CUDA Stream 表示一个独立的命令队列,同一 stream 内的操作按序执行,
不同 stream 之间的操作可以并行执行。

主要 API:
- torch.cuda.Stream(device, priority)  创建 stream
- stream.wait_stream(other_stream)     让当前 stream 等待另一个 stream
- torch.cuda.current_stream()          获取当前默认 stream
- torch.cuda.default_stream()          获取默认 stream
- stream.synchronize()                 阻塞 CPU 直到 stream 中所有操作完成
- torch.cuda.synchronize()             同步所有设备上的所有 stream
"""

import torch
import time


def example_create_and_use_stream():
    """创建 stream 并在其上执行操作"""
    print("=" * 60)
    print("1. 创建 Stream 并执行操作")
    print("=" * 60)

## 必做任务
• A. 这段关于 CUDA Stream 的节选在"主要 API"下列出了哪些接口?请写出全部名称。
• B. 请接着这段关于 CUDA Stream 的节选最后一行往下续写。
这里用不到所给数据。

## 所给数据
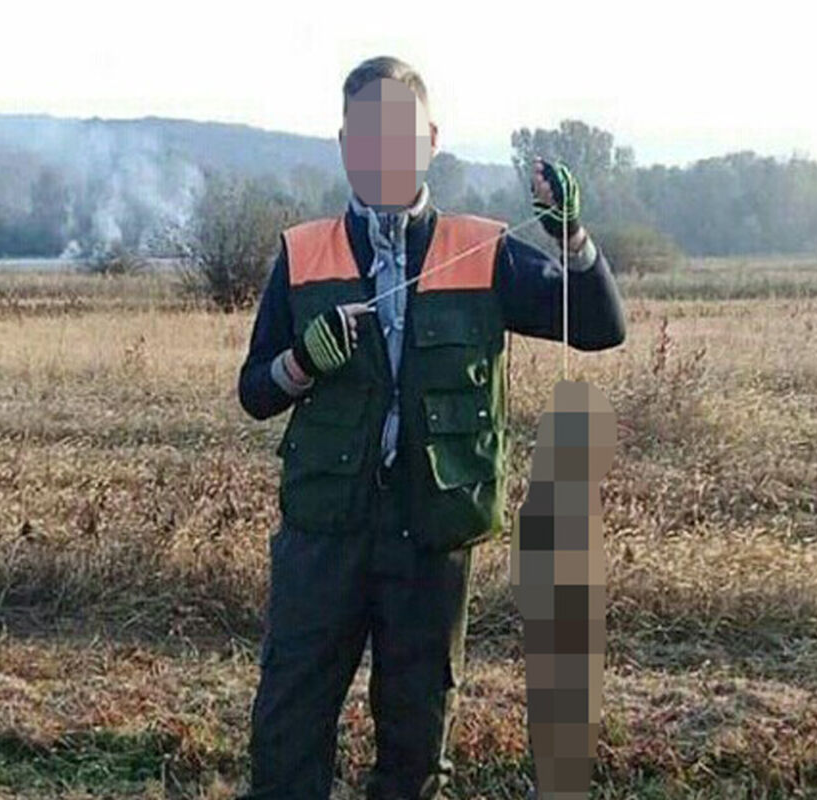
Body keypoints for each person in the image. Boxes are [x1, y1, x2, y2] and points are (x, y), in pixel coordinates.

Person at [236, 55, 626, 800]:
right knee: (287, 732)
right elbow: (255, 393)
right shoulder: (302, 252)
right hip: (324, 534)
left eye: (399, 133)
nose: (382, 150)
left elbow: (601, 326)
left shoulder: (482, 250)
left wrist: (572, 238)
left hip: (430, 535)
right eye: (366, 134)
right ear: (344, 145)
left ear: (431, 140)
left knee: (415, 749)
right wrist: (301, 362)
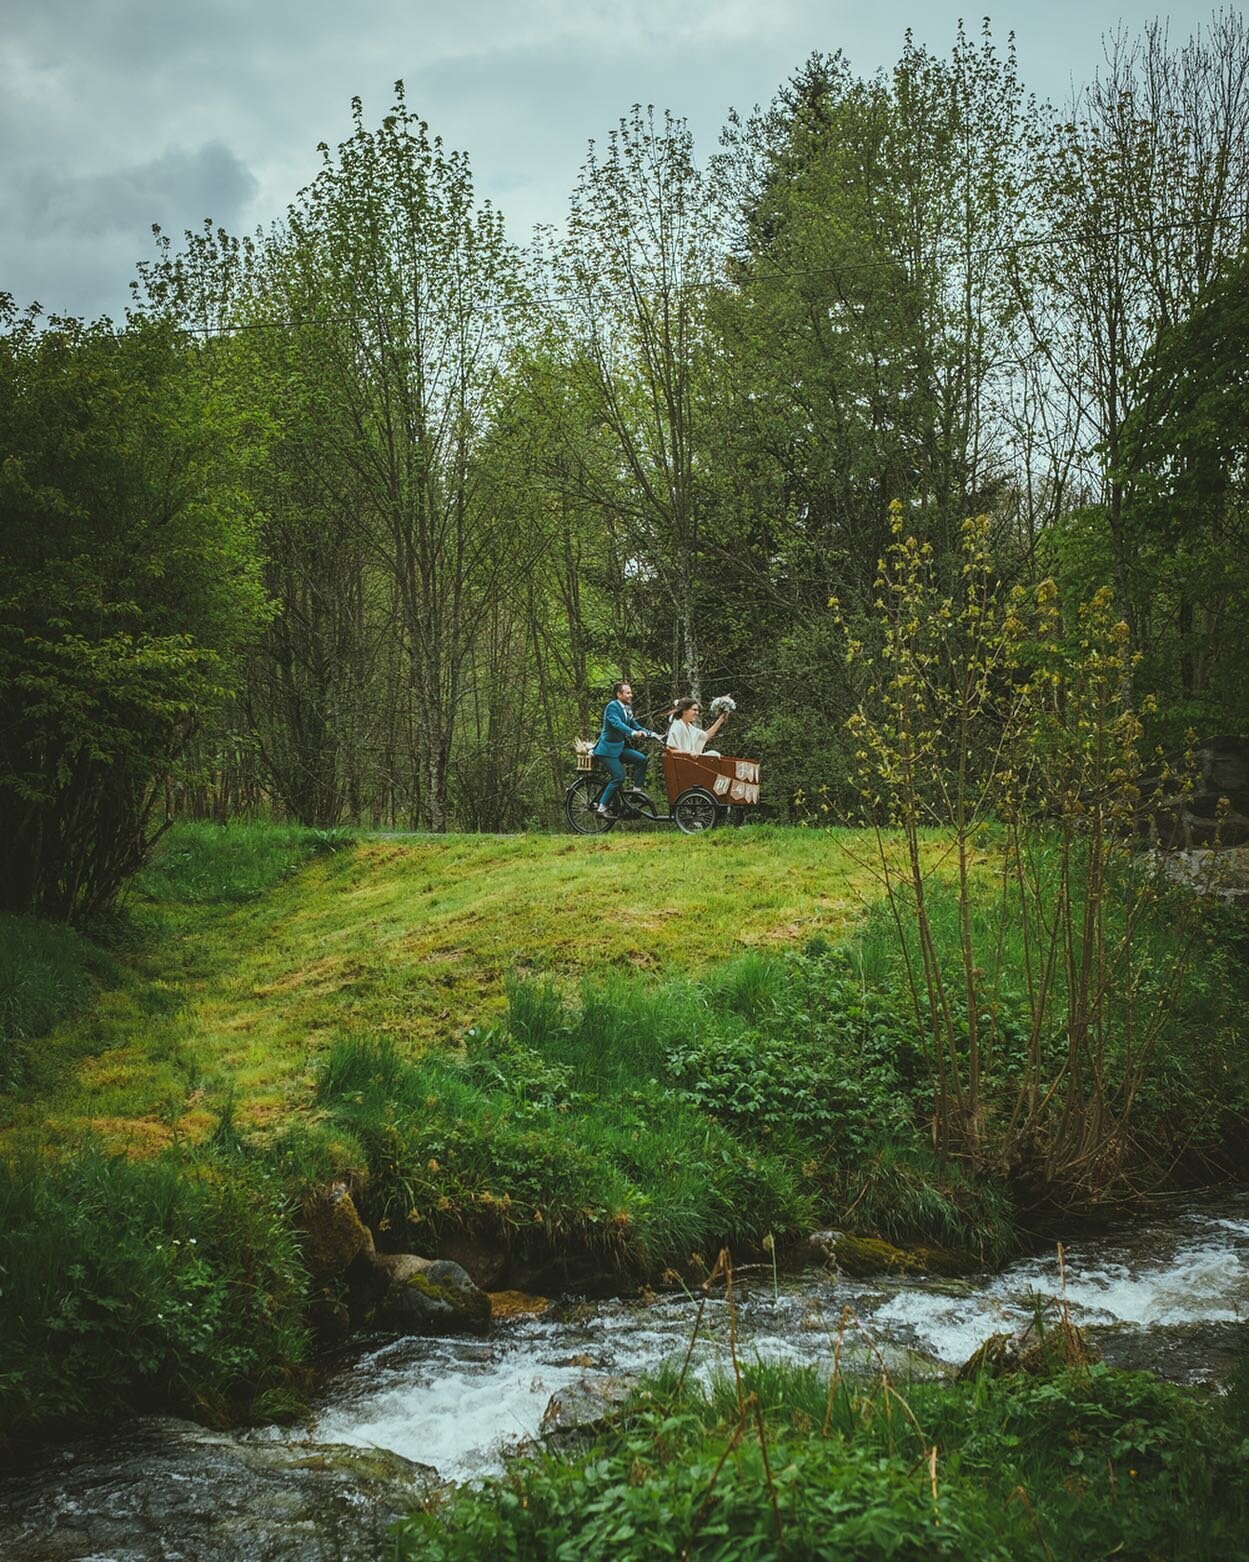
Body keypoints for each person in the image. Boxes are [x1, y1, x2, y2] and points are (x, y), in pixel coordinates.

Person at [592, 680, 653, 816]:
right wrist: (632, 733)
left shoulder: (627, 709)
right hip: (607, 750)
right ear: (619, 694)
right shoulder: (612, 707)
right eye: (628, 693)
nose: (631, 695)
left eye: (631, 692)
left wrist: (652, 734)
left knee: (642, 760)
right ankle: (601, 808)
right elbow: (617, 723)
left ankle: (636, 793)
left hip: (619, 748)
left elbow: (634, 724)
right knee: (619, 777)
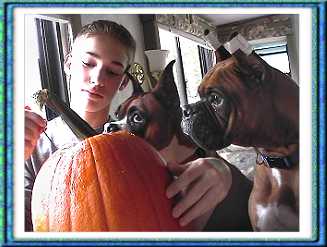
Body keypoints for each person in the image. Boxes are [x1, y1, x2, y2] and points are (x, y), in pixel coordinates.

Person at [24, 19, 250, 232]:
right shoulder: (32, 147)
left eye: (112, 71)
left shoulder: (137, 139)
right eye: (87, 62)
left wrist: (223, 173)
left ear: (123, 81)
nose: (97, 78)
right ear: (69, 63)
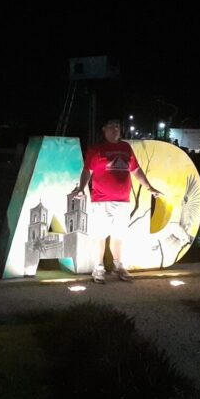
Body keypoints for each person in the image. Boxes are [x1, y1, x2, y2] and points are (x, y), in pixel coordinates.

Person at [69, 119, 162, 283]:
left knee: (118, 236)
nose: (115, 129)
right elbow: (87, 170)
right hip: (101, 200)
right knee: (100, 235)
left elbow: (136, 170)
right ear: (104, 129)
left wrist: (149, 187)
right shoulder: (97, 149)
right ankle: (98, 268)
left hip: (123, 201)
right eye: (111, 126)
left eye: (118, 126)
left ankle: (119, 266)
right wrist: (81, 188)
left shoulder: (126, 148)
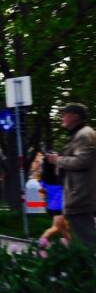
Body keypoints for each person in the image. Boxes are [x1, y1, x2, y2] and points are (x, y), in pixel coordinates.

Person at [47, 103, 96, 248]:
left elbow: (83, 161)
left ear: (76, 116)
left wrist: (58, 160)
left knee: (87, 242)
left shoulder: (84, 135)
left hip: (81, 195)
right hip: (79, 194)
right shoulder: (80, 134)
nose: (62, 116)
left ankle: (89, 268)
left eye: (65, 113)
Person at [39, 152, 68, 242]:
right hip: (59, 206)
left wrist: (49, 193)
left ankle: (72, 248)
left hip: (51, 206)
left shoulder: (44, 176)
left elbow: (41, 190)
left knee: (64, 229)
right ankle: (40, 244)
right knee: (55, 228)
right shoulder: (59, 176)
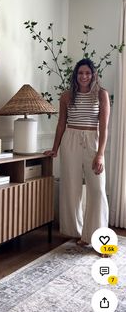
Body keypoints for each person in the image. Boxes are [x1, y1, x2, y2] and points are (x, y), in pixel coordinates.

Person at [44, 58, 110, 247]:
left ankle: (98, 238)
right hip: (70, 141)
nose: (84, 76)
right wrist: (55, 148)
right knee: (71, 188)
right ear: (75, 75)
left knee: (97, 191)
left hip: (92, 140)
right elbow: (61, 124)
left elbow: (104, 128)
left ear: (93, 75)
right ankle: (79, 233)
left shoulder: (101, 95)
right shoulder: (66, 96)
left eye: (87, 73)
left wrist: (100, 154)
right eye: (80, 73)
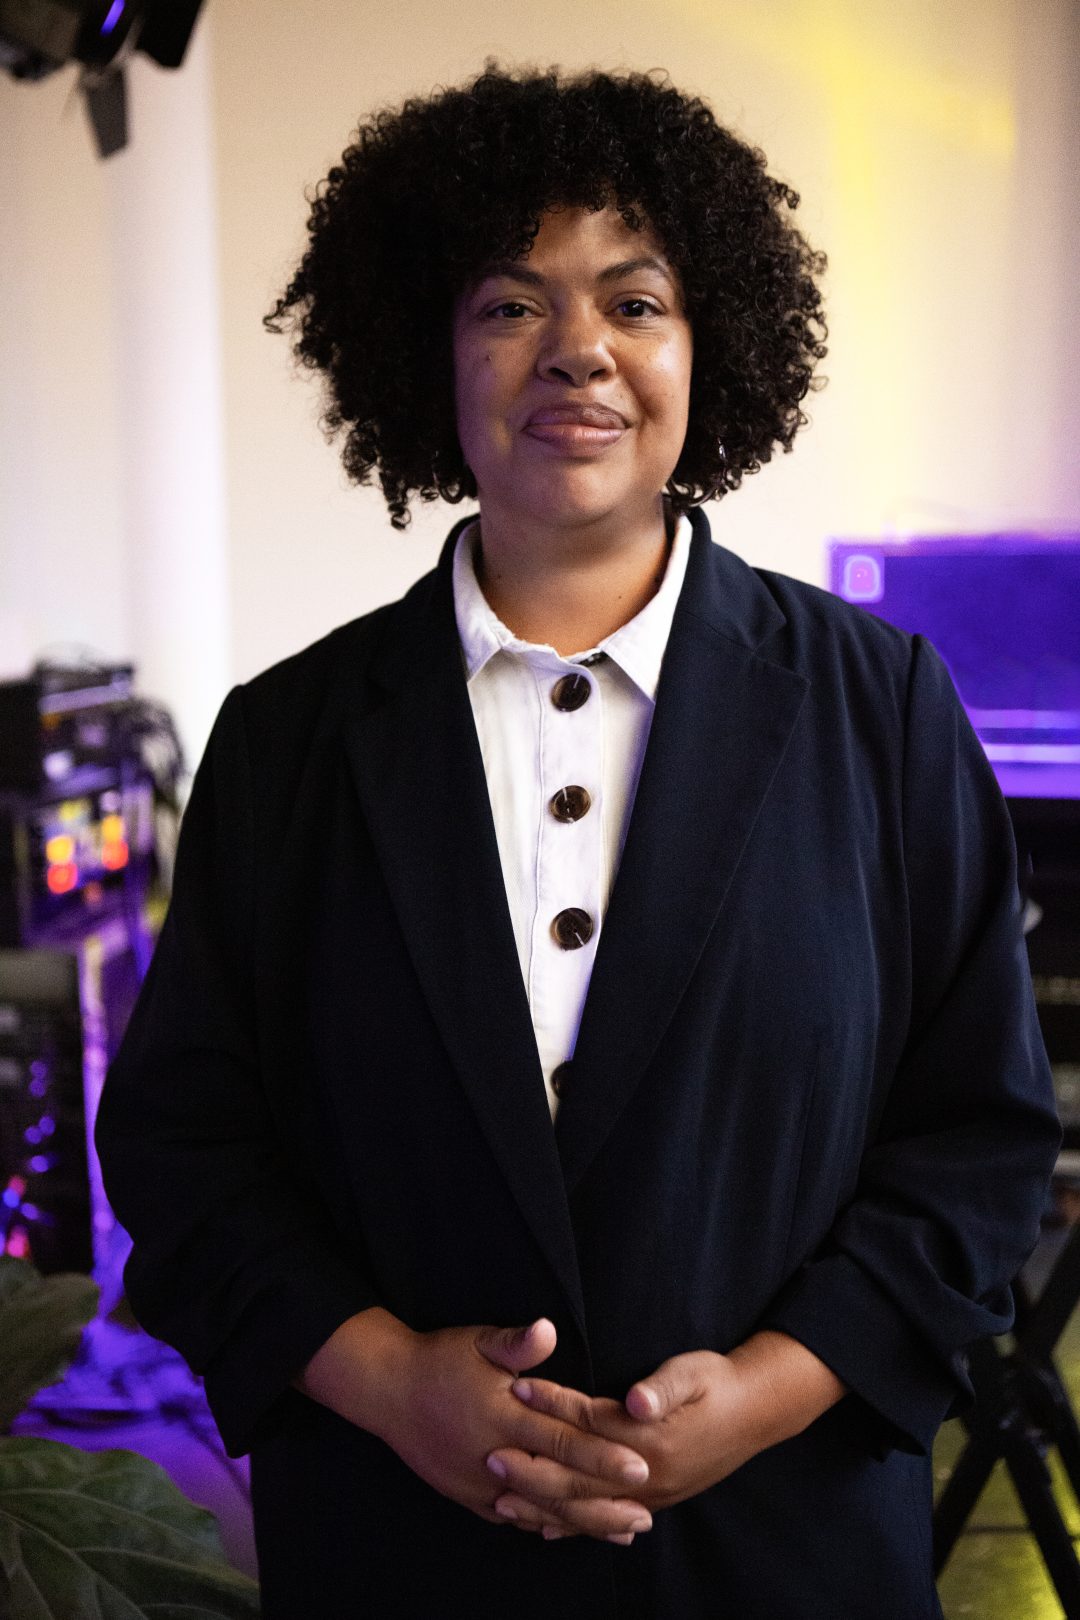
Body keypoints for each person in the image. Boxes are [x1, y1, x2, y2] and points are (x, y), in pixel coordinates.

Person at [95, 64, 1060, 1620]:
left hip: (787, 1554)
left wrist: (765, 1391)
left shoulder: (881, 708)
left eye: (637, 300)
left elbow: (980, 1147)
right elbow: (188, 1151)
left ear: (709, 345)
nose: (581, 353)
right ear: (426, 358)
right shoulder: (287, 742)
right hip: (402, 1555)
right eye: (508, 307)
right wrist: (396, 1381)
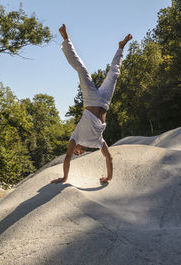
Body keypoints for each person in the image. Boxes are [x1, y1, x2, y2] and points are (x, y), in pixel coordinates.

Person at [51, 24, 132, 184]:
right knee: (114, 74)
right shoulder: (98, 142)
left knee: (82, 69)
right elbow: (109, 158)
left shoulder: (75, 137)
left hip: (90, 100)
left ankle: (66, 39)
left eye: (76, 152)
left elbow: (67, 157)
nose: (77, 152)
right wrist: (109, 177)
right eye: (79, 154)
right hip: (104, 102)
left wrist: (65, 177)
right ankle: (121, 48)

## 逐题答案
• A.
torch.cuda.Stream(device, priority)
stream.wait_stream(other_stream)
torch.cuda.current_stream()
torch.cuda.default_stream()
stream.synchronize()
torch.cuda.synchronize()

• B.
    s = torch.cuda.Stream()
    a = torch.randn(1000, 1000, device="cuda")
    b = torch.randn(1000, 1000, device="cuda")

    # 在 stream s 上执行矩阵乘法
    with torch.cuda.stream(s):
        c = a @ b
        d = c.relu()

    # 等待 stream s 完成
    s.synchronize()
    print(f"结果 shape: {d.shape}, 设备: {d.device}")
    print()


def example_priority_stream():
    """创建不同优先级的 stream"""
    print("=" * 60)
    print("2. 优先级 Stream")
    print("=" * 60)

    # 优先级范围: 最低优先级到最高优先级
    low_priority = torch.cuda.Stream(priority=-1)
    high_priority = torch.cuda.Stream(priority=0)

    print(f"低优先级 stream: {low_priority}")
    print(f"高优先级 stream: {high_priority}")
    print(f"优先级范围: {torch.cuda.Stream.priority_range()}")
    print()


def example_stream_wait_stream():
    """stream 间同步: wait_stream"""
    print("=" * 60)
    print("3. Stream 间同步 (wait_stream)")
    print("=" * 60)

    s1 = torch.cuda.Stream()
    s2 = torch.cuda.Stream()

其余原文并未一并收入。